Last night was a wake up call for the U.S. Men’s National Team.
In the simplest sense, the Americans were beaten by a better team. Belgium has far superior talent in every position on the field. They’re also young, confident and seem to have a much better sense of each other’s role on the pitch than the U.S.
That being said, if the U.S. is going to qualify for the World Cup and actually compete while down in Brazil, they have to do the small things right. This, of course, is why friendly matches are played – to learn from your mistakes.
The mistakes began early last night.
After Jozy Altidore failed to convert Clint Dempsey’s cross in the 5th minute, the ball was cleared before eventually ending up on the foot of Ajax’s Toby Alderweireld, who hammered a 40 yard diagonal ball to Kevin de Bruyne on the left wing.

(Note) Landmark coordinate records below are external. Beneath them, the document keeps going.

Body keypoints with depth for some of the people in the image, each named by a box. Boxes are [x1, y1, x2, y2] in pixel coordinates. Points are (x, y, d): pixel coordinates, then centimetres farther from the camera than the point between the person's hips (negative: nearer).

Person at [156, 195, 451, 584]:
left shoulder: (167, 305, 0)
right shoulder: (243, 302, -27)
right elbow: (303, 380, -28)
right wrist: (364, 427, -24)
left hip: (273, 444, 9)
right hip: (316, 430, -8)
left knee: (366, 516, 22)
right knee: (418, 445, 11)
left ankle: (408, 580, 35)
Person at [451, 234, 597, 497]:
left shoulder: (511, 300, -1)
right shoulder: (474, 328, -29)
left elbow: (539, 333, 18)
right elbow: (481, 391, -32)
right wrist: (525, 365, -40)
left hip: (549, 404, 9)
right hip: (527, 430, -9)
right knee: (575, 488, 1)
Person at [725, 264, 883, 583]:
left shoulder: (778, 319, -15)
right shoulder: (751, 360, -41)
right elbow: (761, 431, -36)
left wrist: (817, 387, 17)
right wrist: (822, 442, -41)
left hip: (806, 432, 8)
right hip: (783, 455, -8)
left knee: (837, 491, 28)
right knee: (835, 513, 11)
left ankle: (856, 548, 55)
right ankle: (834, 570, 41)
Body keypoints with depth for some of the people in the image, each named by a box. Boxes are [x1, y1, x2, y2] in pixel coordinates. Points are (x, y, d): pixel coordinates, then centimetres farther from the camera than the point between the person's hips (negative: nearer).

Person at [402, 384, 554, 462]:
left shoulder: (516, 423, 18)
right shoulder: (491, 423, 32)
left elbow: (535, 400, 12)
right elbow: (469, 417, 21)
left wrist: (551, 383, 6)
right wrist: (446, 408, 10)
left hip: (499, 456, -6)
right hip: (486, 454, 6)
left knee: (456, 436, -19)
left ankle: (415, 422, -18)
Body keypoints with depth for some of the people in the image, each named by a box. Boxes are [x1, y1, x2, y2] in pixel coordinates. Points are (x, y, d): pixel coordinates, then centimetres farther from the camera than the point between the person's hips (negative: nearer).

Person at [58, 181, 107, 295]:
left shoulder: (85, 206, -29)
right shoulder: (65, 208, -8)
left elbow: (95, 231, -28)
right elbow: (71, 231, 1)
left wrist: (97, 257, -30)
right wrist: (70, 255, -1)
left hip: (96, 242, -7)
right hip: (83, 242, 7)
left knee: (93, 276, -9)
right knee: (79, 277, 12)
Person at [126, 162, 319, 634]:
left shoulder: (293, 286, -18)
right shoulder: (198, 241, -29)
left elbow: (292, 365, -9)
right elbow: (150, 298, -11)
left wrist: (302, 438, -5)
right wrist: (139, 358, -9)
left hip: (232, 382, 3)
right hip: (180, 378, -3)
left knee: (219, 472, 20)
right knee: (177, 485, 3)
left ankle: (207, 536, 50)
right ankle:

The ball caught Geoff Cameron off-guard and he worked hard to recover. The right back closed down de Bruyne and the tricky winger took advantage, cutting inside and leaving Cameron off-balance.
From the time Alderweireld’s ball was in the air until de Bruyne cut inside, Belgian striker Romelu Lukaku was begging for the ball to be played into the space in front of him. In fact, the Chelsea striker literally pointed to the space for about 5 seconds.
And yet, for some reason, Clarence Goodson was happy enough to be loping about, five yards behind Lukaku. It’s simply not good enough. Over the course of the last year, Lukaku has fast become a world-class striker. Allowing him five yards of space while on the run is acres too much.
Meanwhile, Cameron was so enamored by de Bruyne’s through ball that he slowed up and watched the on-charging Lukaku. Omar Gonzalez, merely a spectator at this point, looked to see whether Tim Howard could save the day.
And he nearly did. Lukaku’s touch wasn’t enough to get by the Everton keeper but the rebound spilled out to the corner of the box. Cameron should have been all over this clearance but his failure to think one step ahead prevented him from doing so. And Kevin Mirallas was there to punish the Americans with a delicate chip into the back of the net.
Was it a horrible goal to give up?
No. But it easily could have been prevented by Goodson and Cameron if they stopped ball watching and anticipated one to two plays ahead. Basic concepts for defenders, really.